Most Southeast Asian stock markets ended lower on Thursday after the US Federal Reserve hinted at a faster pace of tightening next year, with Singapore particularly hurt by telcos on fears of intensifying competition following the entry of a new player.
Although the US central bank raised interest rate by a quarter point as widely expected, investors had bet on a more dovish message in terms of its outlook and did not quite expect that the Fed would hint at three hikes in 2017, up from the earlier forecast of two.
"Markets had anticipated most of the Fed's move. It is the hint of an extra hike that has changed the game slightly, but that is not enough to create any major jitters," said Vaninder Singh, an economist with RBS in Singapore. The Fed decision sent the greenback soaring to its highest in nearly 14 years, while Asian shares and currencies struggled. Singapore shares closed 0.8 percent lower after posting their biggest intraday drop in a month, dragged down by telcos with StarHub Ltd being the worst performer.

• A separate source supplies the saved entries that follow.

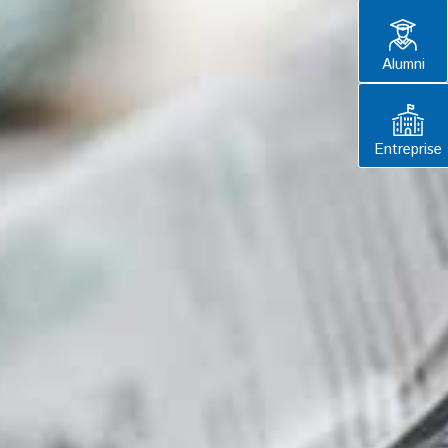
Alumni
Entreprise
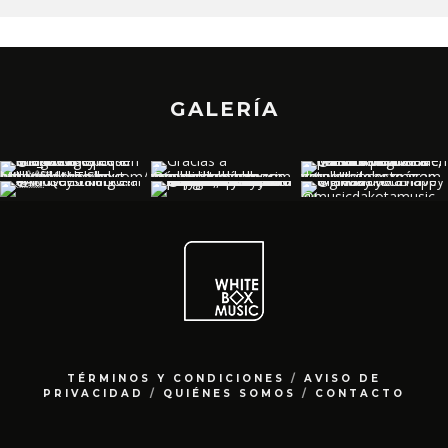
GALERÍA
TÉRMINOS Y CONDICIONES
/
AVISO DE
PRIVACIDAD
/
QUIÉNES SOMOS
/
CONTACTO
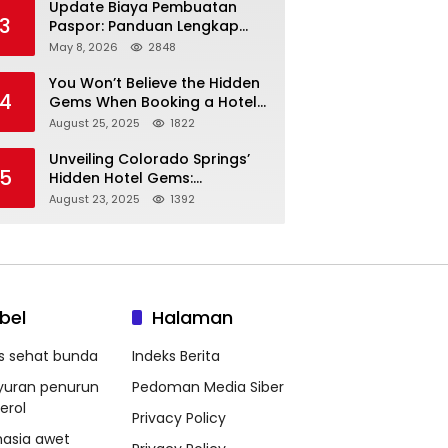
Update Biaya Pembuatan
3
Paspor: Panduan Lengkap
Tarif Resmi Negara!
May 8, 2026
2848
You Won’t Believe the Hidden
4
Gems When Booking a Hotel
in Louisville KY—From Cheap
August 25, 2025
1822
to Luxe!
Unveiling Colorado Springs’
5
Hidden Hotel Gems:
Affordable Stays, Luxury
August 23, 2025
1392
Escapes, and Everything In
Between!
bel
Halaman
ps sehat bunda
Indeks Berita
yuran penurun
Pedoman Media Siber
erol
Privacy Policy
hasia awet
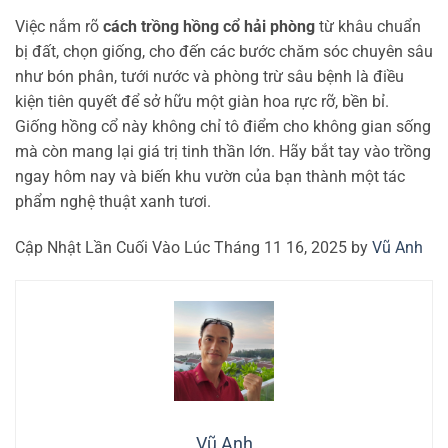
Việc nắm rõ
cách trồng hồng cổ hải phòng
từ khâu chuẩn
bị đất, chọn giống, cho đến các bước chăm sóc chuyên sâu
như bón phân, tưới nước và phòng trừ sâu bệnh là điều
kiện tiên quyết để sở hữu một giàn hoa rực rỡ, bền bỉ.
Giống hồng cổ này không chỉ tô điểm cho không gian sống
mà còn mang lại giá trị tinh thần lớn. Hãy bắt tay vào trồng
ngay hôm nay và biến khu vườn của bạn thành một tác
phẩm nghệ thuật xanh tươi.
Cập Nhật Lần Cuối Vào Lúc Tháng 11 16, 2025 by
Vũ Anh
Vũ Anh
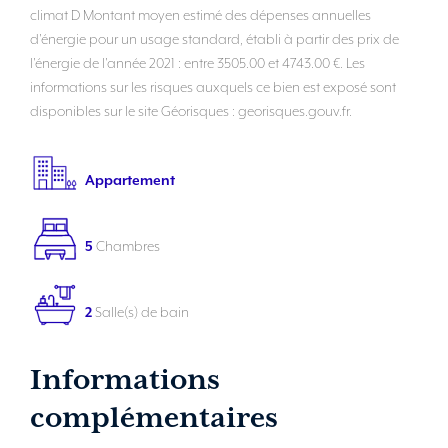
climat D Montant moyen estimé des dépenses annuelles
d'énergie pour un usage standard, établi à partir des prix de
l'énergie de l'année 2021 : entre 3505.00 et 4743.00 €. Les
informations sur les risques auxquels ce bien est exposé sont
disponibles sur le site Géorisques : georisques.gouv.fr.
Appartement
5
Chambres
2
Salle(s) de bain
Informations
complémentaires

Telecom stocks took a hit after the regulator announced the entry of Australian company TPG Telecom's unit, paving way for more competition. Philippine shares closed 1.1 percent lower, weighed down by financial and consumer non-cyclical stocks, while Malaysia ended in the negative turf, hurt by telcos and financials. Indonesian shares fell for a third straight session, little supported by a surge in November exports.

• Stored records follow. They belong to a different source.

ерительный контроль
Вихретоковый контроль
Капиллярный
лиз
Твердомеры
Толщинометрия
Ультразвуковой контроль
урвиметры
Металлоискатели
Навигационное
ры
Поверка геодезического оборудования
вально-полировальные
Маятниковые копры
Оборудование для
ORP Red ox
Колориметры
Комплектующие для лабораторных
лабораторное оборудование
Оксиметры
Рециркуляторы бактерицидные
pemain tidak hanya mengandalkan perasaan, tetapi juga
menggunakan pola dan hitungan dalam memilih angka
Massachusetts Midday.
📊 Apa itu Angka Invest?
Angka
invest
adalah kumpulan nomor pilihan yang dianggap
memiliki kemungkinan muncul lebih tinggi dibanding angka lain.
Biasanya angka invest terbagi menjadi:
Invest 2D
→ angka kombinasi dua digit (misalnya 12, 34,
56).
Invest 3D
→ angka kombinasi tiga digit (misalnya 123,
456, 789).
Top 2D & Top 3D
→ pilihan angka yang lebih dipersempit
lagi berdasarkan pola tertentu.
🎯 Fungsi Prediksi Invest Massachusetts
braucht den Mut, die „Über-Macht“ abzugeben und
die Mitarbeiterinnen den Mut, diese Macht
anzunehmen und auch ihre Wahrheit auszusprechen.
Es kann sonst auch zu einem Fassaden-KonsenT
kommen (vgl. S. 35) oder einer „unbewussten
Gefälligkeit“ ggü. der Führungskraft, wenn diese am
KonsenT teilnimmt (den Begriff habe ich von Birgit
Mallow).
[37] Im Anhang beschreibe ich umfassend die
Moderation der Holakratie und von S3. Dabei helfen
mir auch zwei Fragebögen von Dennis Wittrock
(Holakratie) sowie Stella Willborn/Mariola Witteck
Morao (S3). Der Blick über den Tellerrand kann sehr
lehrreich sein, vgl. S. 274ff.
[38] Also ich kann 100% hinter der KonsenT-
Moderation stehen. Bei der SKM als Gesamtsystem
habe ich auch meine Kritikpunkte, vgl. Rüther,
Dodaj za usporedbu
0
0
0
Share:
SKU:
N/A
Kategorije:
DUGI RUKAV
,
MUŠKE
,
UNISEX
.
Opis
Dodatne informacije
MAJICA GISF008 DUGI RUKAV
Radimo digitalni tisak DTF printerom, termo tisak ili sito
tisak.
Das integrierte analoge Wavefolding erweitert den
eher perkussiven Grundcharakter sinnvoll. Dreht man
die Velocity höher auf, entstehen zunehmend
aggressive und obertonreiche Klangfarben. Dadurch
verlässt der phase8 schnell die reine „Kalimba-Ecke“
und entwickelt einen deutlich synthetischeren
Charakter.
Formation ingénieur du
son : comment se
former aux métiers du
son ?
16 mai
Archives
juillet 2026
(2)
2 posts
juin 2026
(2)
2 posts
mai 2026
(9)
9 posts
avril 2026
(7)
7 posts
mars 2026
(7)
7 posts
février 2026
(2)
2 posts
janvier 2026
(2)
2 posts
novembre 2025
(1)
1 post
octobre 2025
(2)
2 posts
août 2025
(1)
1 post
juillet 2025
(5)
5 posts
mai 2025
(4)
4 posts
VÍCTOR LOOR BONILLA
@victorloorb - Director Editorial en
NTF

"Looking ahead, I think Indonesia is not a market that we are looking for in terms of exports-driven performance improvement. If it comes, it is cherry on the top," said Vaninder.
"But markets are now focused on domestic demand-driven improvement that Indonesia is expected to get in the next few quarters." Indonesia's central bank said in September that it hoped monetary loosening could help boost domestic demand. Bucking the trend, Vietnam shares ended marginally higher.